Il n’est plus question que les hommes travaillent à 100% jusqu’à 65 ans et ensuite plus du tout ; il n’est plus question que les femmes s’occupent du ménage, des enfants et de leur mari en ne travaillant pas ou à temps partiel, et soient dédommagées pour cela par quelques années de retraite anticipée (NB : afin que les hommes entrant en retraite avant leur partenaire n’aient aucun risque de prendre une part de la charge du ménage durant leurs premières années de retraite…).

Bref, les nouveautés qu’amène AVS21 en matière de flexibilisation de la retraite, sont en phase avec le fait d’imaginer des parcours de vie beaucoup plus flexibles et égalitaires, de diminuer son temps de travail avant 65 ans, ou de garder une petite part salariée quelques années plus tard encore, en améliorant sa rente. Cette modernisation de l’AVS est une avancée importante, dont chacune et chacun pourra bénéficier selon ses possibilités, besoins et envies. Le changement sociétal se fait dans les têtes, et ceci est une mesure qui y contribuera.

Pour beaucoup de femmes, il sera bien plus intéressant de baisser le taux d’emploi de quelques pourcents sur quelques années, plutôt que de travailler à 100% une année de moins. C’est d’ailleurs la réalité pour beaucoup d’entre elles déjà, avec les désavantages actuellement liés à leur rente.

1 femmes sur 6 vit dans la pauvreté au moment de la retraite

Une femme sur six vit dans la pauvreté au moment de la retraite. Cette situation est effectivement intolérable, et est liée aux parcours de vie traditionnels qui les ont écartés du marché salarié, ainsi qu’aux différences salariales encore bien réelles.

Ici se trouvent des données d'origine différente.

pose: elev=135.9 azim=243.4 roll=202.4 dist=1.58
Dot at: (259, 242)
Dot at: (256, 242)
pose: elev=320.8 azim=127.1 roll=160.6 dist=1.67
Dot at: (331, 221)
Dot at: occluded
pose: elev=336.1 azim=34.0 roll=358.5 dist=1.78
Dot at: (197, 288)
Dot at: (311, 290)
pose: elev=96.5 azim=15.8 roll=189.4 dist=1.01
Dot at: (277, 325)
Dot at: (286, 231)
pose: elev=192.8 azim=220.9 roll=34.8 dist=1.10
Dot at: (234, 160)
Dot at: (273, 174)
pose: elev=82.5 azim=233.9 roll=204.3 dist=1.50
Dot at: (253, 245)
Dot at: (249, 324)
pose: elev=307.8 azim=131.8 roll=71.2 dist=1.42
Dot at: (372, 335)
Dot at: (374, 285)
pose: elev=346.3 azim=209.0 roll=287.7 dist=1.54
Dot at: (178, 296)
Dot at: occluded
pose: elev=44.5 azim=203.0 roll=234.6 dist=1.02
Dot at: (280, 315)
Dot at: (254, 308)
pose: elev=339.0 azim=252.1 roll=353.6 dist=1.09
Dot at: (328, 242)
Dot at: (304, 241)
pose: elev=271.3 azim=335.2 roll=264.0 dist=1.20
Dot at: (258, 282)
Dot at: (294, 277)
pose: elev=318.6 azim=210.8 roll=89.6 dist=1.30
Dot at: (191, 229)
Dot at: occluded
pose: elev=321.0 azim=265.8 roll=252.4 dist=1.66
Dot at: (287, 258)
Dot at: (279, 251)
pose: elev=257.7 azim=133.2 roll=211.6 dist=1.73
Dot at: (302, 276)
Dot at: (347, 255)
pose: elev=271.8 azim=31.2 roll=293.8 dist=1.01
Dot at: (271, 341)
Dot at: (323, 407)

Mais cela ne se règle ni en envoyant ces femmes une année plus tôt à la retraite, et donc plus tôt dans la précarité, ni en affaiblissant l’AVS. Ceci se règle dans une meilleure conciliation vie de famille et travail, dans une plus grande implication des hommes dans les charges ménagères, sociales et familiales, et dans le chantier des 2ème et 3èmes piliers !

Le « féminisme washing » des syndicats

Le faux combat

J’en viens maintenant au malaise qui a inspiré mon titre. Comment est-ce simplement possible que les syndicats mettent en danger le financement d’une institution sociale si essentielle ? Comment peuvent-ils promouvoir des solutions de financement alternatives qui dépendent des marchés boursiers et d’un accroissement du PIB similaire aux dernières vingt années, dans un esprit capitaliste du siècle passé ? Pourquoi mettent-ils toutes leurs forces depuis près de deux ans (pardon, une fois de plus, on a surtout vu des femmes mettre leur temps et leur énergie là-dedans, quelques hommes parfois à la télévision) dans la lutte contre des mesures sans vrai enjeu féministe ?

Si je comprends que beaucoup de militantes soient désabusées et tellement en colère qu’elles ne sont plus prêtes à avaler une couleuvre de plus, je ne le comprends pas d’un syndicat, dont j’attends une vision stratégique et au bénéfice de la cause.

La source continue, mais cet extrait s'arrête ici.